_Given task_
From the message broker overview below, extract the passage from "Component Interaction Diagram" to "(immediate read availability)", copying it word for word.

Performance: ~38 byte binary protocol, batched I/O, ring buffers for hot data
Reliability: At-least-once delivery, crash recovery, corruption handling
Simplicity: Zero configuration, file-based storage, no external dependencies
Scalability: Concurrent connections, per-topic isolation, efficient resource pooling

Primary Use Cases

Event Streaming: Real-time data pipelines between services
Microservices Communication: Asynchronous service decoupling
Audit Logging: Immutable event log for compliance
IoT Data Collection: High-throughput sensor data ingestion
CQRS/Event Sourcing: Event store for domain events

System Architecture

High-Level Architecture

┌─────────────────────────────────────────────────────────────────────┐
│                          OBELISK BROKER                             │
├─────────────────────────────────────────────────────────────────────┤
│                                                                     │
│  ┌─────────────┐      ┌──────────────┐       ┌─────────────┐        │
│  │  TCP Server │      │ HTTP Server  │       │  Metrics    │        │
│  │   Port 8080 │      │  Port 8081   │       │  /metrics   │        │
│  └──────┬──────┘      └──────┬───────┘       └──────┬──────┘        │
│         │                    │                      │               │
│         └────────────────────┼──────────────────────┘               │
│                              │                                      │
│                    ┌─────────▼──────────┐                           │
│                    │  Broker Service    │                           │
│                    │  (Message Router)  │                           │
│                    └─────────┬──────────┘                           │
│                              │                                      │
│         ┌────────────────────┼────────────────┐                     │
│         ▼                    ▼                ▼                     │
│  ┌──────────────┐  ┌───────────────┐  ┌──────────────┐              │
│  │ Ring Buffer  │  │Topic Batcher  │  │ File Pool    │              │
│  │  (Fast Read) │  │ (Write Buffer)│  │(Handle Cache)│              │
│  └──────────────┘  └───────┬───────┘  └──────────────┘              │
│                            │                                        │
│                    ┌───────▼────────┐                               │
│                    │ Storage Layer  │                               │
│                    │ (.log + .idx)  │                               │
│                    └────────────────┘                               │
└─────────────────────────────────────────────────────────────────────┘

Component Interaction Diagram

Producer ──TCP──▶ Message Reception
                        │
                        ▼
                  Deserialization
                        │
                        ├─────▶ Ring Buffer (immediate read availability)

_Record list_
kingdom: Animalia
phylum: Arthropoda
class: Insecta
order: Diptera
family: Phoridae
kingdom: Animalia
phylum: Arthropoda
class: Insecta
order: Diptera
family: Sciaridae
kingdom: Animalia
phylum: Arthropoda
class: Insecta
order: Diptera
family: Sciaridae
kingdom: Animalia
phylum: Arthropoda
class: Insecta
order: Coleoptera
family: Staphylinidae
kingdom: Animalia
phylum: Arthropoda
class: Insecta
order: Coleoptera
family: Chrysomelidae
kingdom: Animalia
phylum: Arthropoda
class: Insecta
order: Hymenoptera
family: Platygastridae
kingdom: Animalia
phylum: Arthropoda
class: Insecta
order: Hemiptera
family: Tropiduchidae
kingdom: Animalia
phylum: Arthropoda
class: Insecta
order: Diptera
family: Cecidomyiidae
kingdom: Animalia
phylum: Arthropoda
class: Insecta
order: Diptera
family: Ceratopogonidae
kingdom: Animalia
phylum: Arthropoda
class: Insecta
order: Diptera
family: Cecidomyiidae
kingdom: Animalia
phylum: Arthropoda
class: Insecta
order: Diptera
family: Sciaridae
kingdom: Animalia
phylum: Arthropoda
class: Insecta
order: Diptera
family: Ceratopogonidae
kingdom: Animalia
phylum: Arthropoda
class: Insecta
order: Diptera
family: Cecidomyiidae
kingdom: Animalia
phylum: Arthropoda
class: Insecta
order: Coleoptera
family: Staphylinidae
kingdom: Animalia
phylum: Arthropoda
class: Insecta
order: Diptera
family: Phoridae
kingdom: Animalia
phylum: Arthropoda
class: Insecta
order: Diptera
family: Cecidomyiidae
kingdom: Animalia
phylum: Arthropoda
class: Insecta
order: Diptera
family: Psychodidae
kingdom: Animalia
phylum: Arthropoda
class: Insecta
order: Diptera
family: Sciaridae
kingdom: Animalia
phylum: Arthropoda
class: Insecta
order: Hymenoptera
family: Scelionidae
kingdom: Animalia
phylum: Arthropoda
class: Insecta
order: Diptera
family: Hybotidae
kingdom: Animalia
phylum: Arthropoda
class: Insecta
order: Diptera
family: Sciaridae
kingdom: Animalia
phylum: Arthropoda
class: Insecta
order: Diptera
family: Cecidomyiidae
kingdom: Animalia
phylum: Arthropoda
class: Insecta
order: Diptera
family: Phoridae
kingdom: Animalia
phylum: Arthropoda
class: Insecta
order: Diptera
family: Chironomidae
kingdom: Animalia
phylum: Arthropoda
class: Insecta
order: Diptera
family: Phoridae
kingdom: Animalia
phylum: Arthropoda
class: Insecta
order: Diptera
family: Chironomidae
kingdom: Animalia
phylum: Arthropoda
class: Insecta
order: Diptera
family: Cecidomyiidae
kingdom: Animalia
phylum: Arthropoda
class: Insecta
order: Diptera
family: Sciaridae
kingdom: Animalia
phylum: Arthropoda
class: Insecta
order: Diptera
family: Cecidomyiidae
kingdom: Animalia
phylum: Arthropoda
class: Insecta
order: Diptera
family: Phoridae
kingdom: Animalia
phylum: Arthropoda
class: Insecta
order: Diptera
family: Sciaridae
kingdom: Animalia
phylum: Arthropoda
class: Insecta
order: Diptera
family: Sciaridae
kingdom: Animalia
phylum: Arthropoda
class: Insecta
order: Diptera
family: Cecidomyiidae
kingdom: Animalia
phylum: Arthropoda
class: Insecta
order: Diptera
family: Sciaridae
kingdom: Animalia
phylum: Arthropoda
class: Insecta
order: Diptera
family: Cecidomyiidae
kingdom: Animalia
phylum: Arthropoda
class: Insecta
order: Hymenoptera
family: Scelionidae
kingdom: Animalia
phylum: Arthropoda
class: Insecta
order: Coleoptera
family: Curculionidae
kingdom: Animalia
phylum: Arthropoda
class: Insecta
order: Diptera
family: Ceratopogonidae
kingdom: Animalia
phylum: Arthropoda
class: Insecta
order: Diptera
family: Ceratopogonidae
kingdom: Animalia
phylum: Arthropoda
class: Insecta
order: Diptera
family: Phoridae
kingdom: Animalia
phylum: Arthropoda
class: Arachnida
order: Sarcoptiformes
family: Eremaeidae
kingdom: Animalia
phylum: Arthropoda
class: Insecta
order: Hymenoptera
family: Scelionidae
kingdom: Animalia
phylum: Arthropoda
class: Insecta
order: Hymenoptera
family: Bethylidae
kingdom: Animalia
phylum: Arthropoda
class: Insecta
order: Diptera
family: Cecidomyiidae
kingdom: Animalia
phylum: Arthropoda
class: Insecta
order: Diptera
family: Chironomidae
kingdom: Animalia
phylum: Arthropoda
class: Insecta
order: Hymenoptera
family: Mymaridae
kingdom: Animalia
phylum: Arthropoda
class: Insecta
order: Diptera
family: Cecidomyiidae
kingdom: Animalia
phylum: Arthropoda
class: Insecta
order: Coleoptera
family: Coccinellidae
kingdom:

_The completed task_
Component Interaction Diagram

Producer ──TCP──▶ Message Reception
                        │
                        ▼
                  Deserialization
                        │
                        ├─────▶ Ring Buffer (immediate read availability)